Kemp: Why The Shale Revolution Is Not About To End
John Kemp is a Reuters market analyst. The views expressed are his own
LONDON, Aug 29 (Reuters) - Doubts about the sustainability of the North American oil and gas boom centre on rapidly declining output from many shale wells after they are initially drilled.
Shale sceptics point to the need to drill an ever-increasing number of new holes just to replace the declining output from existing wells, let alone expand production. At some point it will become impossible to keep up, they argue.
The problem has been likened to the Red Queen's Race in Lewis Carroll's "Through the Looking-Glass" where the chess piece warns Alice that "it takes all the running you can do, just to keep in the same place".
Geologists have worried about the problem of replacing declining output from old wells for more than a century.

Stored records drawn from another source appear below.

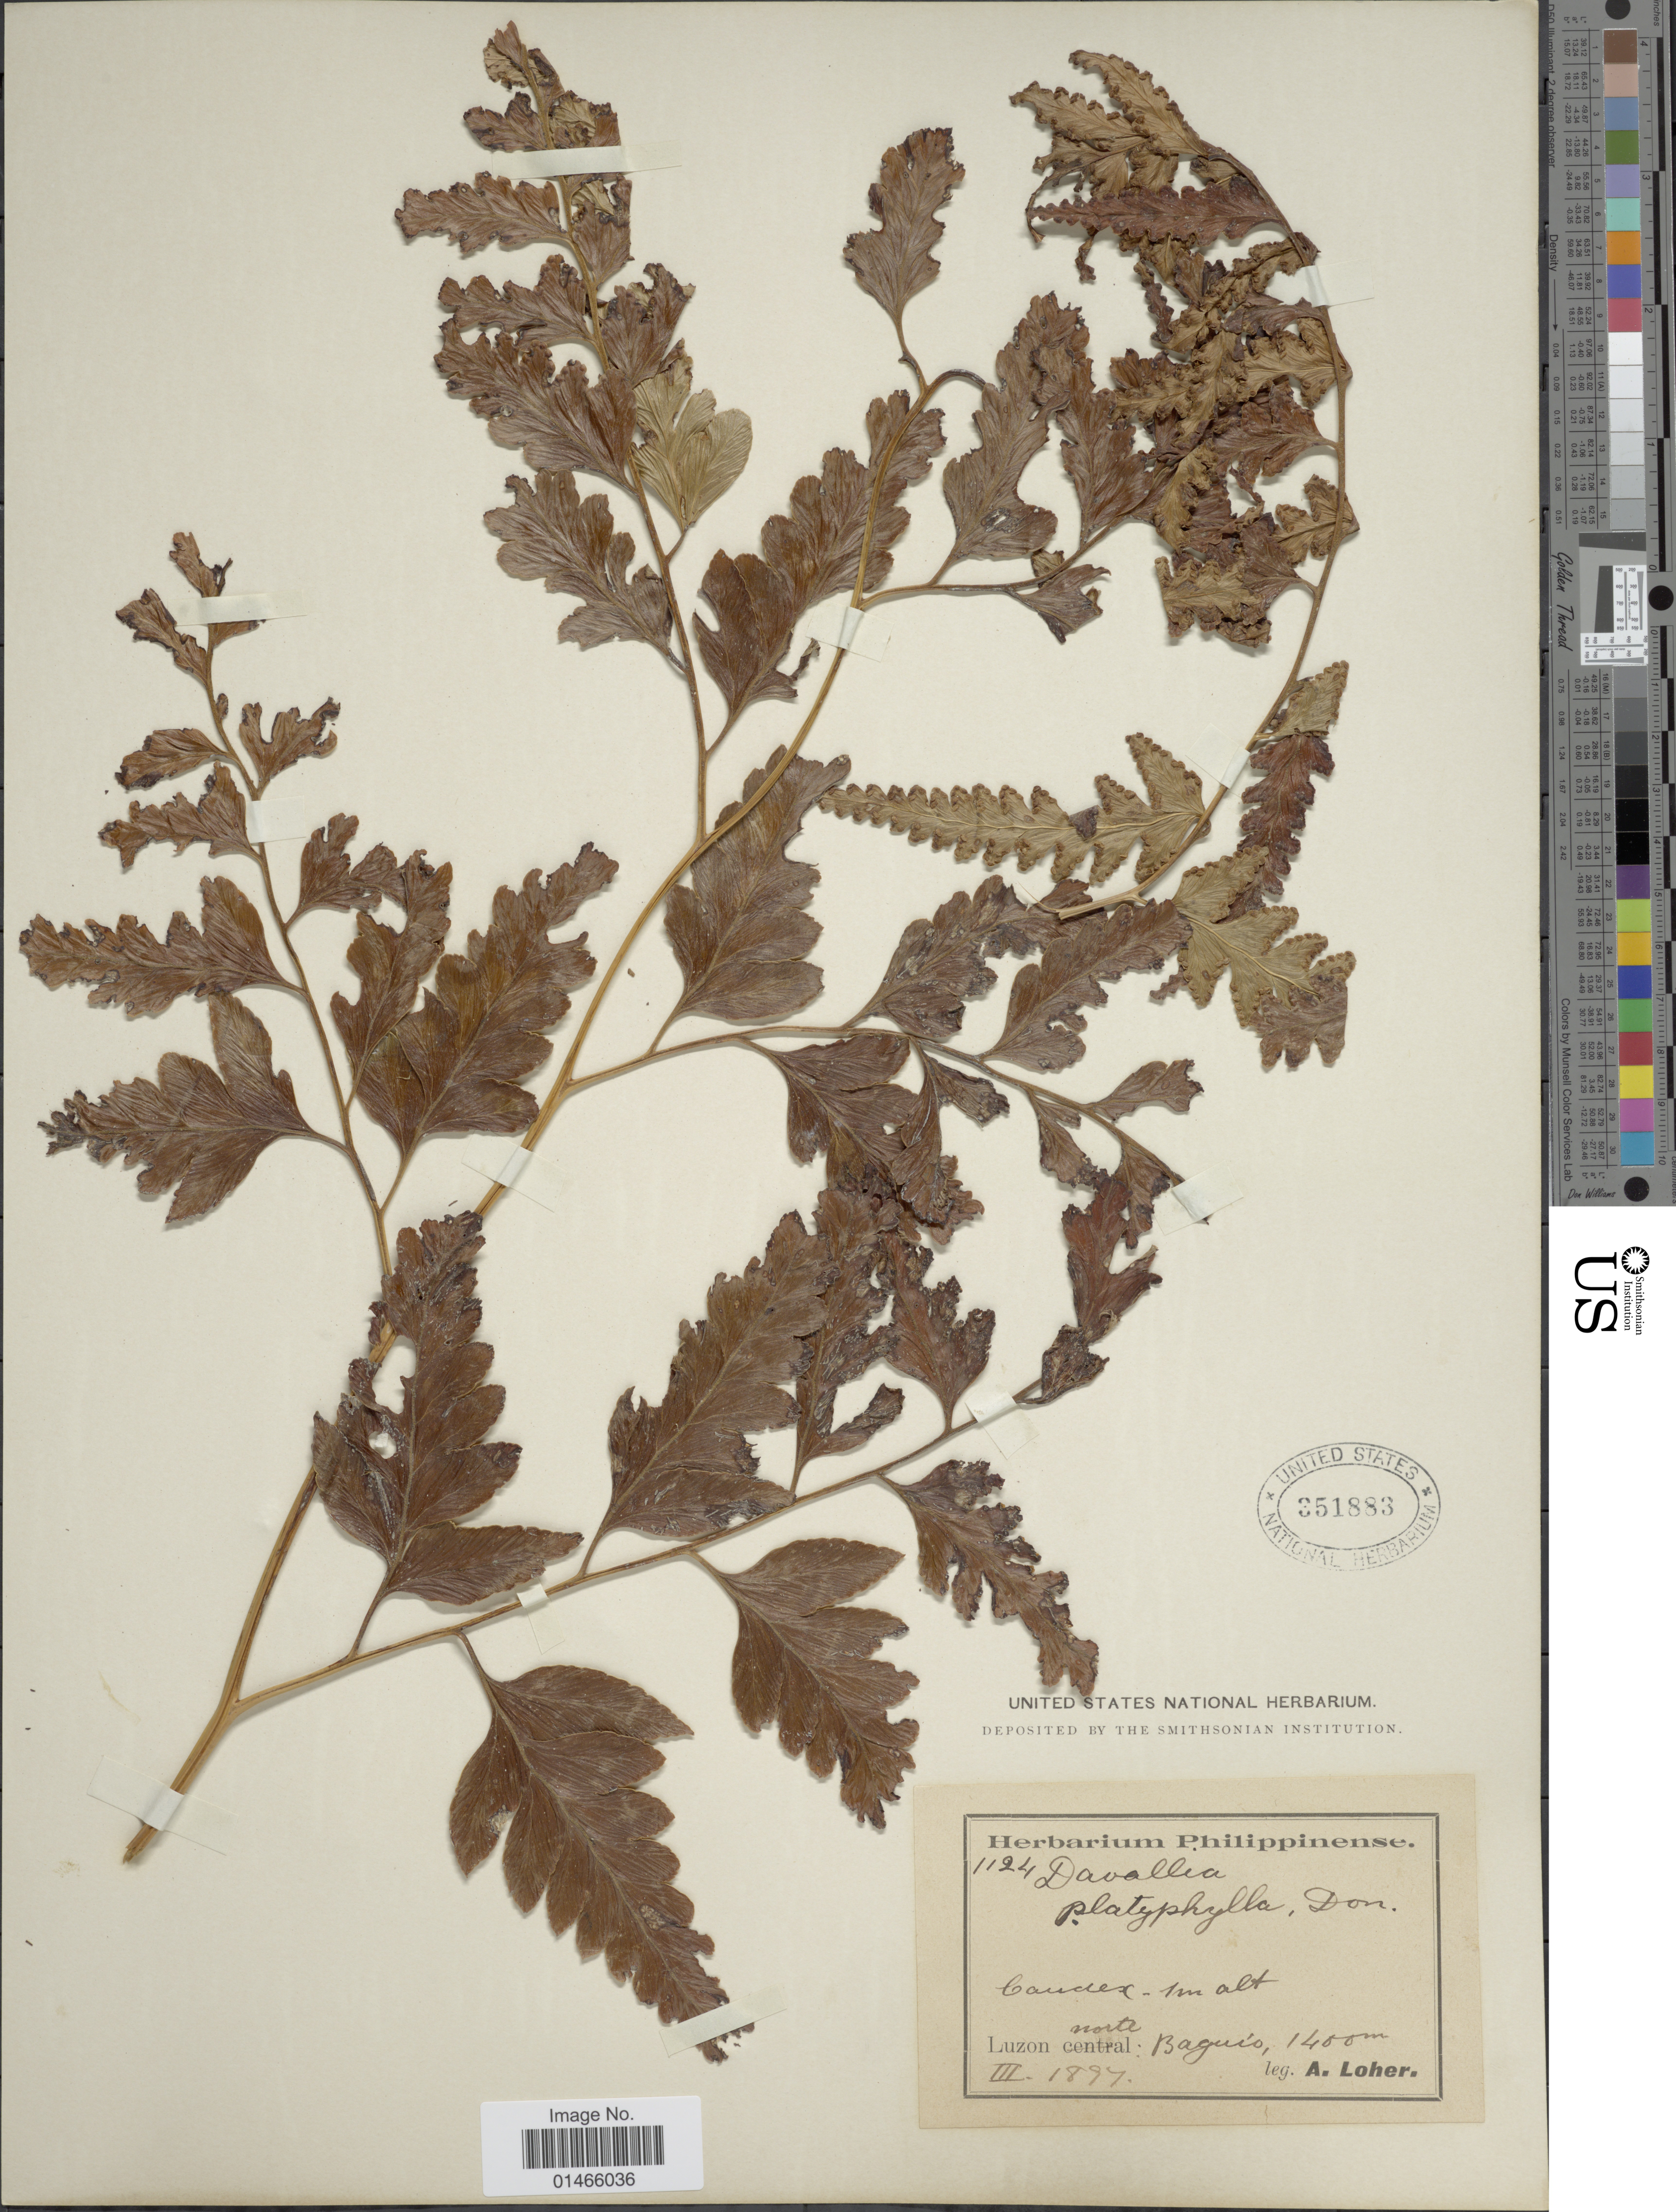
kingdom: Plantae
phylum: Tracheophyta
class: Polypodiopsida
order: Polypodiales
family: Dennstaedtiaceae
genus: Microlepia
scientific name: Microlepia platyphylla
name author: (D. Don) J. Sm.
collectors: A. Loher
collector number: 1124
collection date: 1897-03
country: Philippines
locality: Luzon north: Baguio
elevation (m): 1400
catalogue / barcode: US 351883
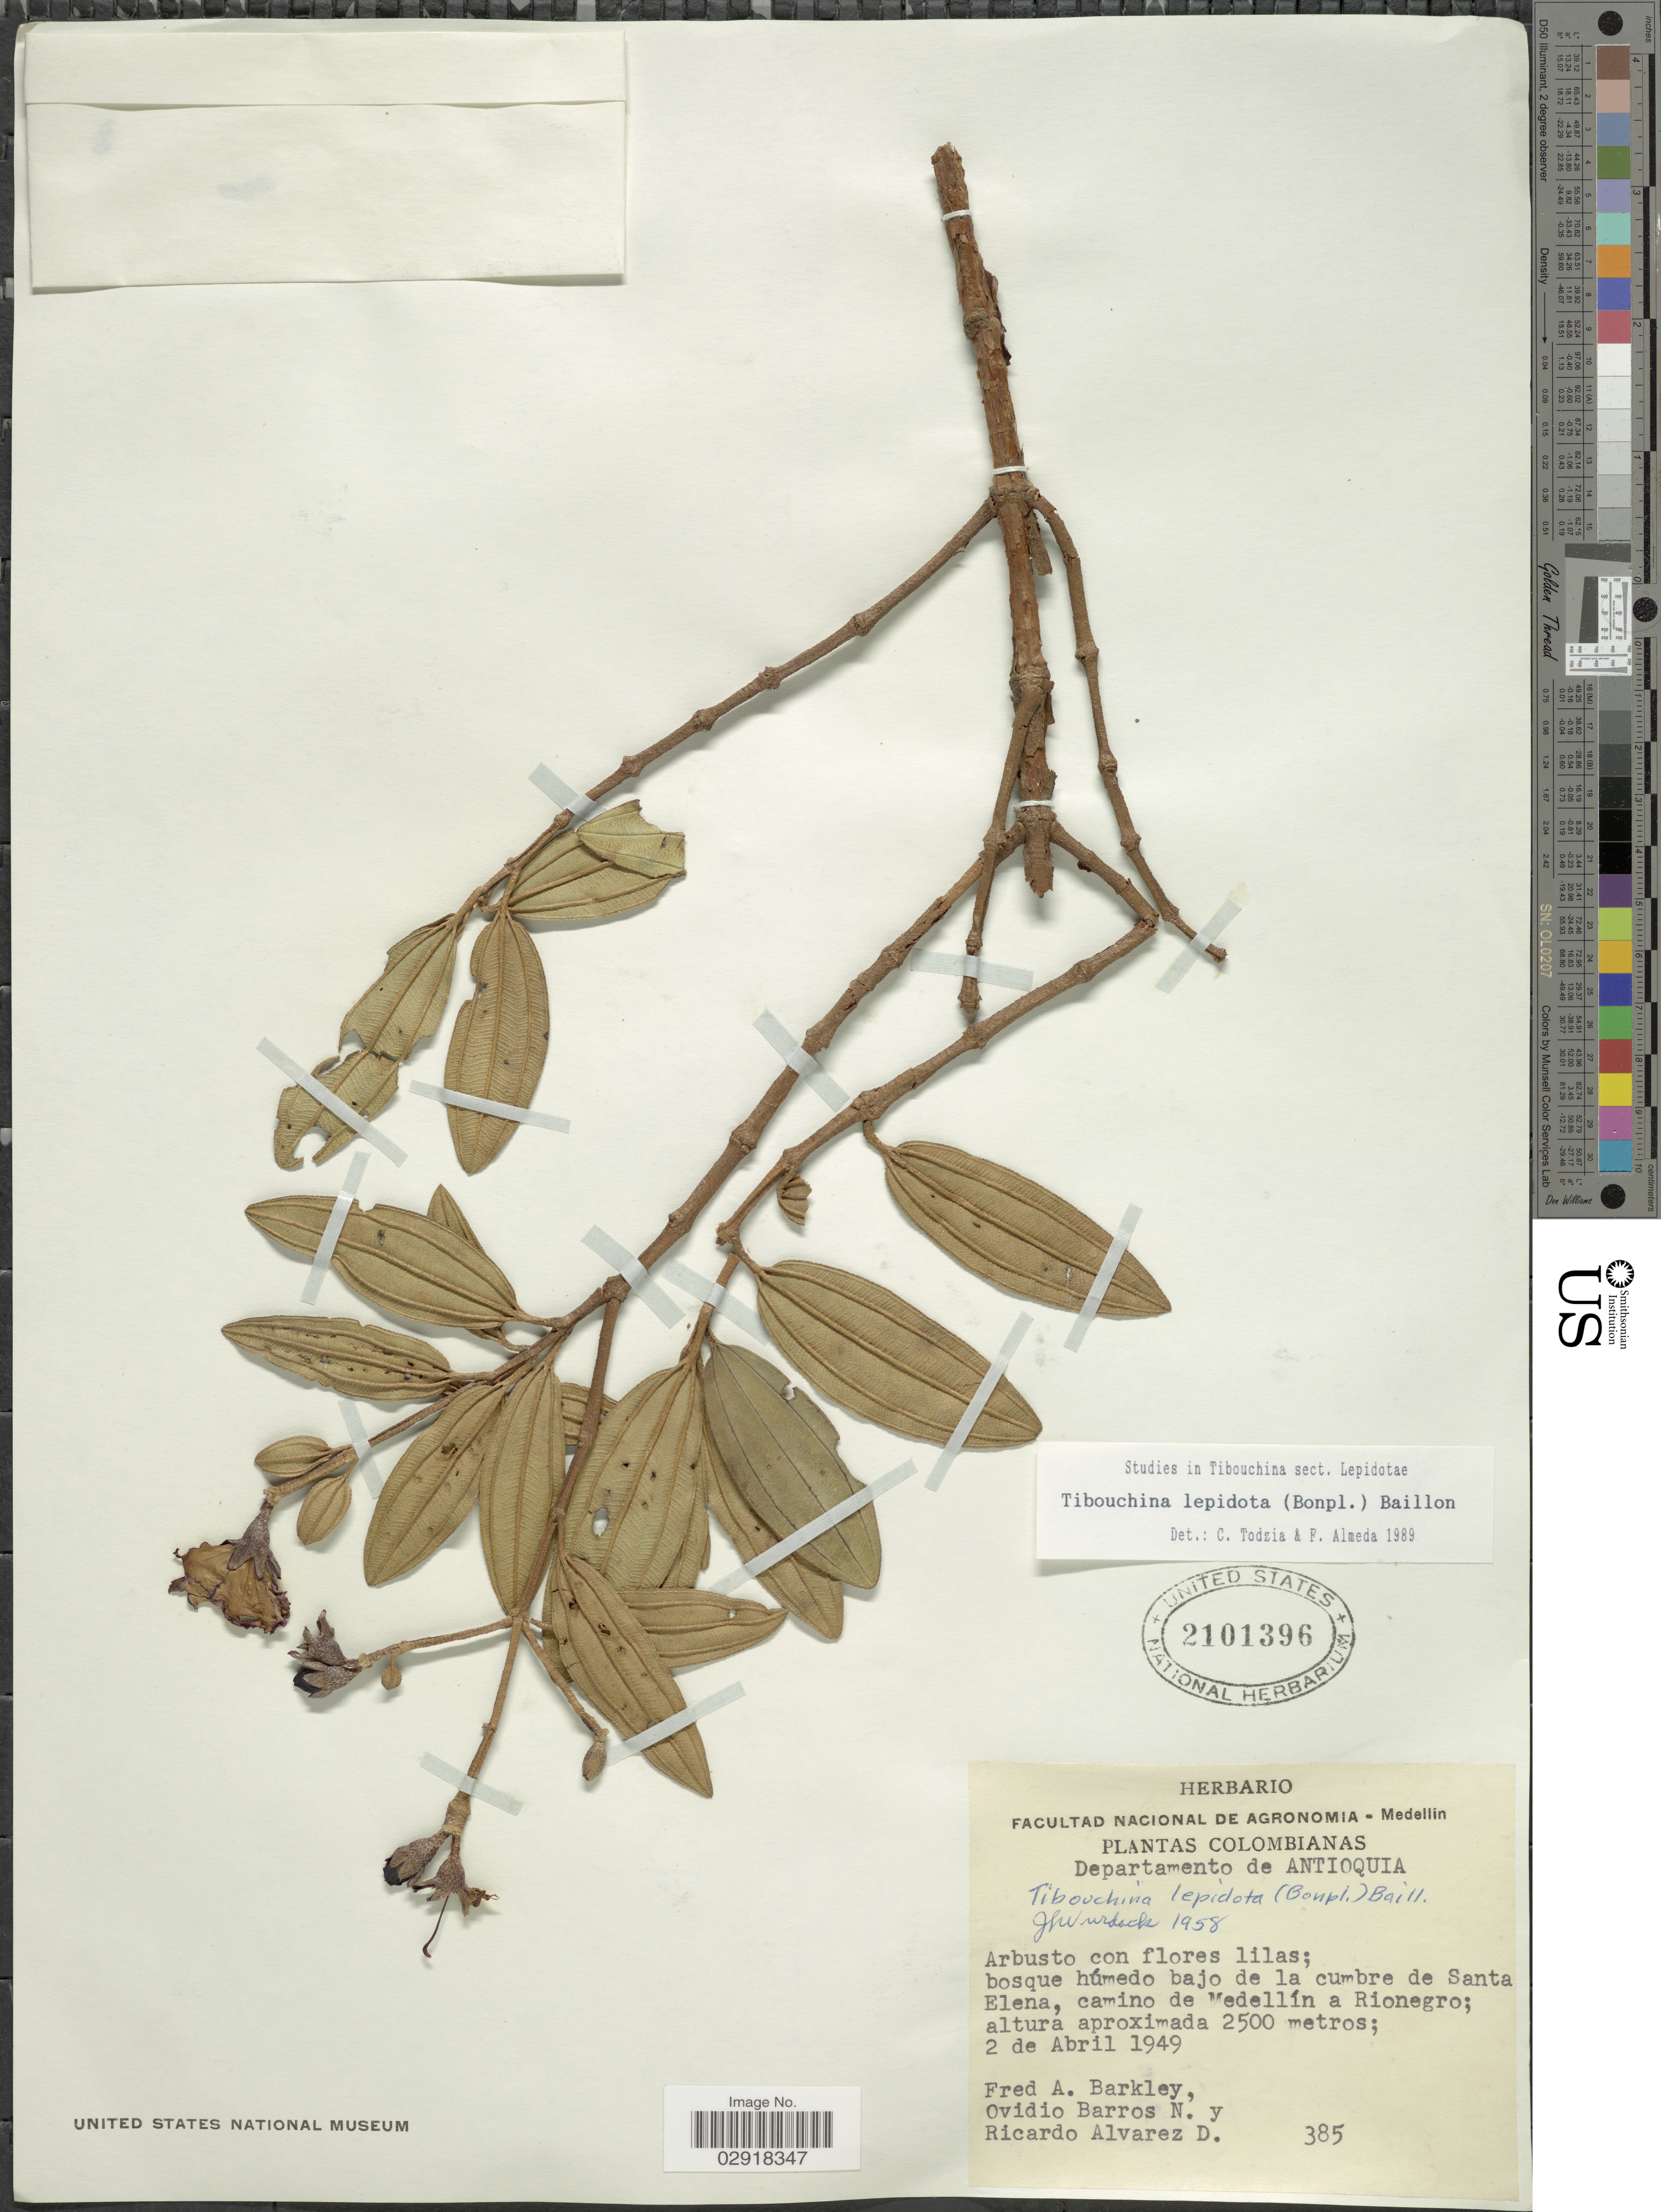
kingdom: Plantae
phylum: Tracheophyta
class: Magnoliopsida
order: Myrtales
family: Melastomataceae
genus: Andesanthus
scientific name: Andesanthus lepidotus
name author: (Humb. & Bonpl.) P.J.F. Guim. & Michelang.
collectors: F. A. Barkley, O. Barros N. & R. Álvarez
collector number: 385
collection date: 1949-04-02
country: Colombia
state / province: Antioquia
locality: Departamento de Antioquia, bosque húmedo bajo de la cumbre de Santa Elena, camino de Medellín a Rionegro.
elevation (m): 2500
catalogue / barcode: US 2101396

U.S. geologist Carl Beal voiced concern that the "limit of production in this country is being approached" as long ago as 1919.
"Although new fields undoubtedly await discovery," he wrote, "the yearly output must inevitably decline, because the maintenance of a given output each year necessitates the drilling of an increasing number of wells."
"Such an increase becomes impossible after a certain point is reached, not only because of a lack of acreage to be drilled, but because of the great number of wells that will ultimately have to be drilled," Beal explained in a careful monograph for the U.S. Bureau of Mines on the "Decline and Ultimate Production of Oil Wells".